Only the lines holding the string "CINCO" are needed; copy each of them from the data.

Before-and-after change records:
====

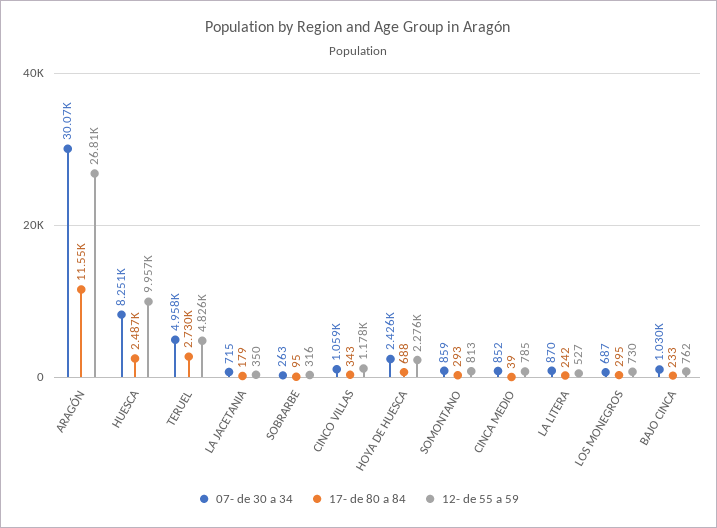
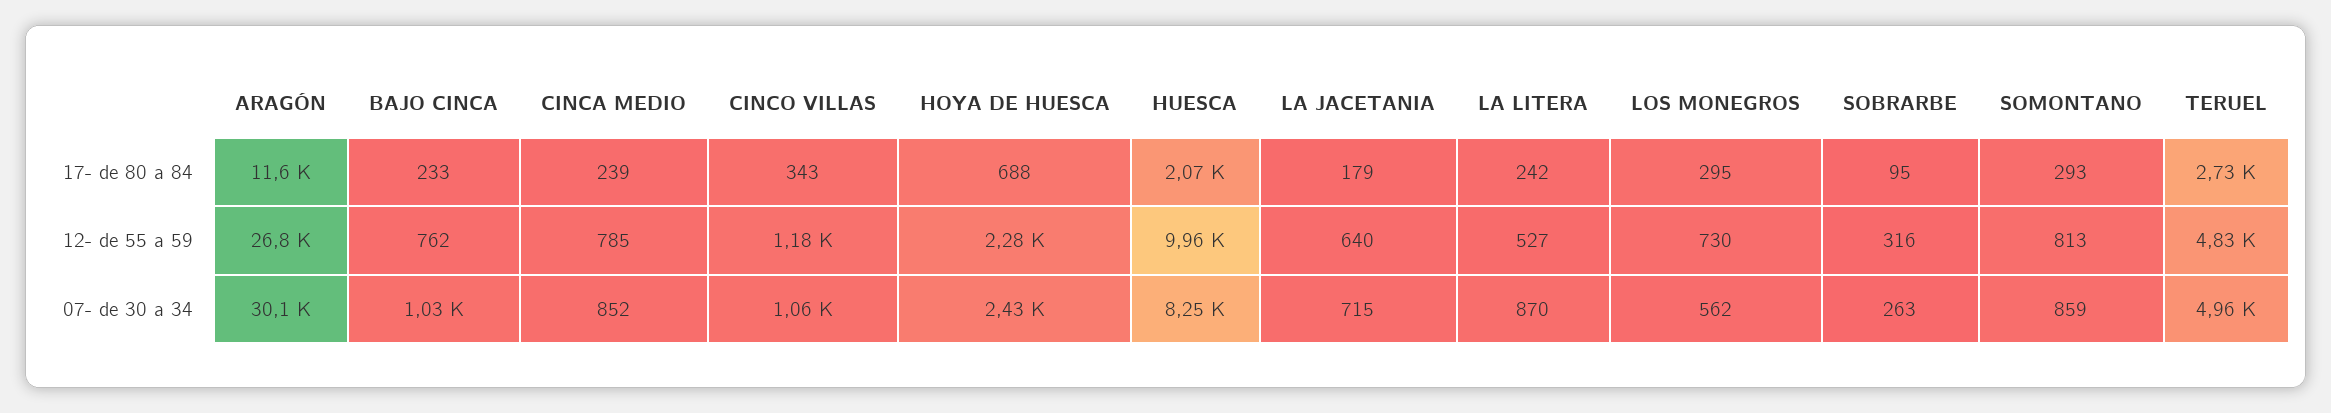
  {
    "07- de 30 a 34": {
      "ARAGÓN": 30070,
      "HUESCA": 8251,
      "TERUEL": 4958,
      "LA JACETANIA": 715,
      "SOBRARBE": 263,
      "CINCO VILLAS": 1059,
      "HOYA DE HUESCA": 2426,
      "SOMONTANO": 859,
      "CINCA MEDIO": 852,
      "LA LITERA": 870,
-     "LOS MONEGROS": 687,
+     "LOS MONEGROS": 562,
      "BAJO CINCA": 1030
    },
    "17- de 80 a 84": {
      "ARAGÓN": 11550,
-     "HUESCA": 2487,
+     "HUESCA": 2070,
      "TERUEL": 2730,
      "LA JACETANIA": 179,
      "SOBRARBE": 95,
      "CINCO VILLAS": 343,
      "HOYA DE HUESCA": 688,
      "SOMONTANO": 293,
-     "CINCA MEDIO": 39,
+     "CINCA MEDIO": 239,
      "LA LITERA": 242,
      "LOS MONEGROS": 295,
      "BAJO CINCA": 233
    },
    "12- de 55 a 59": {
      "ARAGÓN": 26810,
      "HUESCA": 9957,
      "TERUEL": 4826,
-     "LA JACETANIA": 350,
+     "LA JACETANIA": 640,
      "SOBRARBE": 316,
      "CINCO VILLAS": 1178,
      "HOYA DE HUESCA": 2276,
      "SOMONTANO": 813,
      "CINCA MEDIO": 785,
      "LA LITERA": 527,
      "LOS MONEGROS": 730,
      "BAJO CINCA": 762
    }
  }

====

Solution to this task
      "CINCO VILLAS": 1059,
      "CINCO VILLAS": 343,
      "CINCO VILLAS": 1178,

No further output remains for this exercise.